When you start to fade in the afternoon, it means you need rest. If you work in an office, try closing the door or find a quiet spot to recline and rest for 15-20 minutes. You don’t need to fall asleep. Just giving your body and mind a break can refresh you for the rest of your day. If you are able to nap, aim for earlier in the afternoon, before 3 PM, so it doesn’t disrupt nighttime sleep.
Another pick-me-up is a quick physical activity like a brisk walk, a few jumping jacks, or dance moves. It will get your heart rate up and your blood pumping. Many of us fall into the all-or-nothing trap. If we don’t commit to an hour at the gym, then we don’t exercise. What is actually most important is fitting in just a few minutes, several times throughout our day. Getting up and moving gives us that needed energy (see our posts on Activity and Exercise!).

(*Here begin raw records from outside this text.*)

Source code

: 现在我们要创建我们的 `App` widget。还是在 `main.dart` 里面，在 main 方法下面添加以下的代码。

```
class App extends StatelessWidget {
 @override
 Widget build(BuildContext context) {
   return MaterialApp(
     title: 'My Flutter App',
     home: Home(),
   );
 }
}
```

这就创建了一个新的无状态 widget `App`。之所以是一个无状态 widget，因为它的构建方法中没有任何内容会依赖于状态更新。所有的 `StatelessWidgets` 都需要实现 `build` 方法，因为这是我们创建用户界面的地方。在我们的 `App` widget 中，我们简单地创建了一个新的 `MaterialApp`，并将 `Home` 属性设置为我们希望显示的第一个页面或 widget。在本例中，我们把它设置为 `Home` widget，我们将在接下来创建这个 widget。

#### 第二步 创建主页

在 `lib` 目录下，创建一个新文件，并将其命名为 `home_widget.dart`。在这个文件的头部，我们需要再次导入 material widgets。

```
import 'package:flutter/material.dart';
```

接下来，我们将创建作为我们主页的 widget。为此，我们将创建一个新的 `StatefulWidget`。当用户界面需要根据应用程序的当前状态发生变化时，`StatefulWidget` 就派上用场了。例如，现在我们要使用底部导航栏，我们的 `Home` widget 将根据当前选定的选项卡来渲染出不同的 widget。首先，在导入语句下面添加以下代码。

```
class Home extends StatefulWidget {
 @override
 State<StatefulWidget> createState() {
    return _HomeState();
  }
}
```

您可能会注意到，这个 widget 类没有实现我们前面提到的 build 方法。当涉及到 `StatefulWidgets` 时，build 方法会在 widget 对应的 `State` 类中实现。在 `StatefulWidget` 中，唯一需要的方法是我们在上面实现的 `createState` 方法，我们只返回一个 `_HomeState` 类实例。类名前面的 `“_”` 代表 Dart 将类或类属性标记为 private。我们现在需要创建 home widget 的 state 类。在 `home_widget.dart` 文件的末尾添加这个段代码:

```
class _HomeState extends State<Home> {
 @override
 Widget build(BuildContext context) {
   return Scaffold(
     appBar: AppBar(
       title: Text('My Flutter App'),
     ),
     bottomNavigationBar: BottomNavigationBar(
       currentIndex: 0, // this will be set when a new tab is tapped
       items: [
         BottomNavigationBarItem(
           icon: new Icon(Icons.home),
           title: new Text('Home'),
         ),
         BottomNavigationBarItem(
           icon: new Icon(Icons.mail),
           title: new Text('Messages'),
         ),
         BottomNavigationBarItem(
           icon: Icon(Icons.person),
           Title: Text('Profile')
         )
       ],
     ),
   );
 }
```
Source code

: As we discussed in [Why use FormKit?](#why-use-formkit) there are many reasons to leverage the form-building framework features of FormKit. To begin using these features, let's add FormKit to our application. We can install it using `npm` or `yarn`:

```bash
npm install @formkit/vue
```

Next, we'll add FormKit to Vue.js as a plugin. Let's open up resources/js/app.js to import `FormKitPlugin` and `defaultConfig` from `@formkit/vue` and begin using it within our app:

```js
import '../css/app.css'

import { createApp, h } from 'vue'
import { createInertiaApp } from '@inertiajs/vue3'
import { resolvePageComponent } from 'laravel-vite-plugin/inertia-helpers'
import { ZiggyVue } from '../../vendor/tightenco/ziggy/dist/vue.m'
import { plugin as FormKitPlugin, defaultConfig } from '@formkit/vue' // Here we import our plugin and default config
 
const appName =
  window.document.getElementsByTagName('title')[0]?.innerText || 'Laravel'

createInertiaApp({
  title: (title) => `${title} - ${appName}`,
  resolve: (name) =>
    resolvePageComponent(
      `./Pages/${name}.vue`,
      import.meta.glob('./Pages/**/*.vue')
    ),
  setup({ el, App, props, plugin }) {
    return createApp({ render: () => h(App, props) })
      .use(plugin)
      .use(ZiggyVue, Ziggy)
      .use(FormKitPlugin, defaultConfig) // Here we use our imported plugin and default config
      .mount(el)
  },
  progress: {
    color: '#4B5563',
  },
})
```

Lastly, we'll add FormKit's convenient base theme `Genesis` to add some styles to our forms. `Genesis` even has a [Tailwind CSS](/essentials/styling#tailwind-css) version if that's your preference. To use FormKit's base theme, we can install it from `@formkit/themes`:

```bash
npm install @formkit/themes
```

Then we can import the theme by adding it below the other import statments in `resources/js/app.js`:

I learned ayurvedic breathing techniques from a doctor I worked with a few years ago: alternate nostril breathing and breath of fire. She led us through these helpful exercises when we’d sit at the huddle table after lunch, and everyone felt sluggish. They may seem strange to us, but these practices have been used in some South Asian cultures for centuries. Here are a couple of short videos:
If you don’t have privacy and prefer not to bring attention to yourself, you can sit quietly, close your mouth and inhale through your nose to a mental count of four. Hold your breath for a count of seven. Exhale through your mouth, making a whoosh sound for a count of eight. This is called the 4-7-8 breath. Repeat the process three more times for a total of four breath cycles. This breathing technique is known for improving mood and reducing stress, which both can affect energy.